Training for next crisis
It was recently revealed that the Chicago Police Department is not positioned to efficiently quell widespread public disorder. A July 21 Tribune report (“Police again facing scrutiny”) details how unready and undertrained Chicago police were when foreseeable disorder unfolded in the wake of the George Floyd tragedy.
But the blame goes way back. In order for police Superintendent David Brown to have met the riotous challenge he walked into only weeks after taking command, automatic responses would have had to be in place already, created during the regime of Mayor Rahm Emanuel and Superintendent Eddie Johnson or earlier.

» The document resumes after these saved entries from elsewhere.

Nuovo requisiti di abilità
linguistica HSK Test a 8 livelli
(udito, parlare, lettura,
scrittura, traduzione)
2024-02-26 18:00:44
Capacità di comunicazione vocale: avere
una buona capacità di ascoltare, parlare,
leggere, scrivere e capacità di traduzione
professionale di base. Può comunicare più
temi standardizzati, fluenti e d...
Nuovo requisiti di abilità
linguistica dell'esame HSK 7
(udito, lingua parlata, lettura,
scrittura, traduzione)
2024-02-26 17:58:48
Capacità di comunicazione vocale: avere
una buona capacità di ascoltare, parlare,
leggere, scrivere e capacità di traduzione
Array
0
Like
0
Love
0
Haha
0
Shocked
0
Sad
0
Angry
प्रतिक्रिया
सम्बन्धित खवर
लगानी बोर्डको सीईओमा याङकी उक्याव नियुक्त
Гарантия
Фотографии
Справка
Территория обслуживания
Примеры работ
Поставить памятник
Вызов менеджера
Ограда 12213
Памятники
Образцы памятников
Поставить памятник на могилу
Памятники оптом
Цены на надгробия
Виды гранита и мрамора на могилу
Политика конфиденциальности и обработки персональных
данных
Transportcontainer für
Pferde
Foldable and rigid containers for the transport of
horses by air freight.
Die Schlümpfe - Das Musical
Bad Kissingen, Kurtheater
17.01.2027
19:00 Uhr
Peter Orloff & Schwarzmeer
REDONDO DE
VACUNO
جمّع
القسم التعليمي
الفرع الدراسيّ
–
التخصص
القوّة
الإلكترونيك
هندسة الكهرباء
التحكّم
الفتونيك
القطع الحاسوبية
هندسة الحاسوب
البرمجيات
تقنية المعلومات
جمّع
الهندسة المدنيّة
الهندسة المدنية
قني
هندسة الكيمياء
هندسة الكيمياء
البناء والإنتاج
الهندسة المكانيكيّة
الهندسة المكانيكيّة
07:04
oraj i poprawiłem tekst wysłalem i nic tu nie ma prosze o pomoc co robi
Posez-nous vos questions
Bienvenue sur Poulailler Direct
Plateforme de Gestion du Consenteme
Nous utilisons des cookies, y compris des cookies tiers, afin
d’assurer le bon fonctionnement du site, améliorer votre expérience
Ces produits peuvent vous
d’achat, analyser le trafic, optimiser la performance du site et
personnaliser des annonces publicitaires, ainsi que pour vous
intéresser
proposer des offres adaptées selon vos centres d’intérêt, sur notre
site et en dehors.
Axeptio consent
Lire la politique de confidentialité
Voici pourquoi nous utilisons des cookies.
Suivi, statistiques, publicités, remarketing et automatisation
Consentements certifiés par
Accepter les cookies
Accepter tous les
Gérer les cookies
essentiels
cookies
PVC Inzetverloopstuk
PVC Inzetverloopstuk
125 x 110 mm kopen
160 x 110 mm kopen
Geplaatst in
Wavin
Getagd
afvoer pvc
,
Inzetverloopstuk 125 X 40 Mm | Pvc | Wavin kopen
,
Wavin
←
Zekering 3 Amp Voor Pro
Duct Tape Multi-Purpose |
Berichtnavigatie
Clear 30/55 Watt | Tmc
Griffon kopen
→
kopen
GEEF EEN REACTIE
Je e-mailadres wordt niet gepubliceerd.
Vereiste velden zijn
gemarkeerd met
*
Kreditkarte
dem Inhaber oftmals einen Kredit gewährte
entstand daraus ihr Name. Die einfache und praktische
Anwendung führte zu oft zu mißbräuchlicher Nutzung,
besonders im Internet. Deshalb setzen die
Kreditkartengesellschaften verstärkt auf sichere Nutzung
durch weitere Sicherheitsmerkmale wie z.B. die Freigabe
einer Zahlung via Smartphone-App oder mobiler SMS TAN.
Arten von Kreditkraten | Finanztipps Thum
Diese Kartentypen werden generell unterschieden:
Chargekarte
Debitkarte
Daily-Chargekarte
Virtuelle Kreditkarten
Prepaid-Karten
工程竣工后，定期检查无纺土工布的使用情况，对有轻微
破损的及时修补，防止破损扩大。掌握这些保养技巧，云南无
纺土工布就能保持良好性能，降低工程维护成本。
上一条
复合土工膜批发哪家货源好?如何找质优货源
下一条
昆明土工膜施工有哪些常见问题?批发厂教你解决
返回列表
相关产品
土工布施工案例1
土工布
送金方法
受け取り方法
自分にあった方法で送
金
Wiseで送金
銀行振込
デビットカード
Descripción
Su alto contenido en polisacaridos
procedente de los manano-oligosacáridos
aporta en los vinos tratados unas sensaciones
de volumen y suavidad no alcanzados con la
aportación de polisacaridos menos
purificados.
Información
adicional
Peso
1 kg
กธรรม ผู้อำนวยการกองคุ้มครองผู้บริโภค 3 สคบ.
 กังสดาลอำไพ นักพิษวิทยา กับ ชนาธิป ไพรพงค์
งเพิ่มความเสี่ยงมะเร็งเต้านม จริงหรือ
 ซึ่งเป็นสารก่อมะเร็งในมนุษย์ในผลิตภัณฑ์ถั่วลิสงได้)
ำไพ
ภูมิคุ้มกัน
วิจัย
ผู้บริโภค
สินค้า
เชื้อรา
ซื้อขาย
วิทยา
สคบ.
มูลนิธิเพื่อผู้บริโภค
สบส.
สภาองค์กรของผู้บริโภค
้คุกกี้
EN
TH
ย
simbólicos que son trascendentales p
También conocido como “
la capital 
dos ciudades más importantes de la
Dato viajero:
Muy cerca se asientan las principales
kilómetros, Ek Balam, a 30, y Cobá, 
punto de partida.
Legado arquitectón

Mayor Lori Lightfoot evidently didn’t order an audit of emergency contingency planning once in office. No predecessors had the imagination to think the worst and get ready for it. While Lightfoot and Brown inherited the unpreparedness, under Lightfoot’s stewardship, is Chicago now prepared for the next contingency? The report says: “No.”
The nation has long been awash with guns, and while racial reckoning is burgeoning, so is pushback. The pandemic is resurging, raising tensions. Russia is pushing falsehoods online intended to undermine our unity, and unfortunately, many of us are believing and acting on their lies, amplified by fearmongering U.S. news sources.
Volatility surrounds us. Opportunists abound. Given all this, all cities ought to be ready for what might come next in case tensions spiral out of control as they did a year ago and at the U.S. Capitol on Jan. 6.
City Hall has much catching up to do, with no time to waste. A good first step would be to close the police manpower gap.